Task description:
Each entry is to be output precisely as it appears.

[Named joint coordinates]

Segment Open

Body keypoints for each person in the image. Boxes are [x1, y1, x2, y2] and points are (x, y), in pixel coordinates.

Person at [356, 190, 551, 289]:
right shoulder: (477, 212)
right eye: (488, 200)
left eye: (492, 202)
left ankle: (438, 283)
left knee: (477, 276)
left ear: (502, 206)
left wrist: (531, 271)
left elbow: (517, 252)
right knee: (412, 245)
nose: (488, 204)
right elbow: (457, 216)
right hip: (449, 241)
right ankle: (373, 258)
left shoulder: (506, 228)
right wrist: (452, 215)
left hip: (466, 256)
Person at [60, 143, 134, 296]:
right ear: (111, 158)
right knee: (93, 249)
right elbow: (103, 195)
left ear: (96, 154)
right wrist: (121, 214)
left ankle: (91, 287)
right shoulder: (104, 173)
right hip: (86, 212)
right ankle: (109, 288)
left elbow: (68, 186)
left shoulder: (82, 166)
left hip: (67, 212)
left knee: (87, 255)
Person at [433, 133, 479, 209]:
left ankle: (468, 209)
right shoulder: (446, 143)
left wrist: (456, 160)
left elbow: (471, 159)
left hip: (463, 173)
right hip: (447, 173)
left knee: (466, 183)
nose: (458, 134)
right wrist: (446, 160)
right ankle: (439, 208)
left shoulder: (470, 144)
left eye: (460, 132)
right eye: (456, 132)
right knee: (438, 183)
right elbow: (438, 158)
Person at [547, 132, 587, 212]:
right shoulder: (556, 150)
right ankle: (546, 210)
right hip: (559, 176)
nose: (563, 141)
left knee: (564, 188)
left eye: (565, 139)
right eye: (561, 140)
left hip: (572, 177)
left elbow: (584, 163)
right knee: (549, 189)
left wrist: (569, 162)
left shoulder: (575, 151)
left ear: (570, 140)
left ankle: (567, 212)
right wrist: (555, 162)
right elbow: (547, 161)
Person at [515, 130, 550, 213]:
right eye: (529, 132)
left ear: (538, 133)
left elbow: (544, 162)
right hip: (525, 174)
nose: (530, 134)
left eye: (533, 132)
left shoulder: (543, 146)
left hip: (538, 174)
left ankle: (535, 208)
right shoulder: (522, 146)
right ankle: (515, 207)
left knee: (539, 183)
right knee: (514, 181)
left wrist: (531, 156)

Segment Closed

Completed exercise:
Body keypoints for each person in the image. Boxes are [x1, y1, x2, y2] and points are (x, y), in pixel coordinates.

Person at [356, 190, 551, 289]:
right shoulder: (477, 212)
right eye: (488, 200)
left eye: (492, 202)
left ankle: (438, 283)
left knee: (477, 276)
left ear: (502, 206)
left wrist: (531, 271)
left elbow: (517, 252)
right knee: (412, 245)
nose: (488, 204)
right elbow: (457, 216)
right hip: (449, 241)
right ankle: (373, 258)
left shoulder: (506, 228)
right wrist: (452, 215)
left hip: (466, 256)
Person at [60, 143, 134, 296]:
right ear: (111, 158)
right knee: (93, 249)
right elbow: (103, 195)
left ear: (96, 154)
right wrist: (121, 214)
left ankle: (91, 287)
right shoulder: (104, 173)
right hip: (86, 212)
right ankle: (109, 288)
left elbow: (68, 186)
left shoulder: (82, 166)
left hip: (67, 212)
left knee: (87, 255)
Person at [433, 133, 479, 209]:
left ankle: (468, 209)
right shoulder: (446, 143)
left wrist: (456, 160)
left elbow: (471, 159)
left hip: (463, 173)
right hip: (447, 173)
left knee: (466, 183)
nose: (458, 134)
right wrist: (446, 160)
right ankle: (439, 208)
left shoulder: (470, 144)
left eye: (460, 132)
right eye: (456, 132)
right knee: (438, 183)
right elbow: (438, 158)
Person at [547, 132, 587, 212]:
right shoulder: (556, 150)
right ankle: (546, 210)
right hip: (559, 176)
nose: (563, 141)
left knee: (564, 188)
left eye: (565, 139)
right eye: (561, 140)
left hip: (572, 177)
left elbow: (584, 163)
right knee: (549, 189)
left wrist: (569, 162)
left shoulder: (575, 151)
left ear: (570, 140)
left ankle: (567, 212)
right wrist: (555, 162)
right elbow: (547, 161)
Person at [515, 130, 550, 213]:
right eye: (529, 132)
left ear: (538, 133)
left elbow: (544, 162)
right hip: (525, 174)
nose: (530, 134)
left eye: (533, 132)
left shoulder: (543, 146)
left hip: (538, 174)
left ankle: (535, 208)
right shoulder: (522, 146)
right ankle: (515, 207)
left knee: (539, 183)
right knee: (514, 181)
left wrist: (531, 156)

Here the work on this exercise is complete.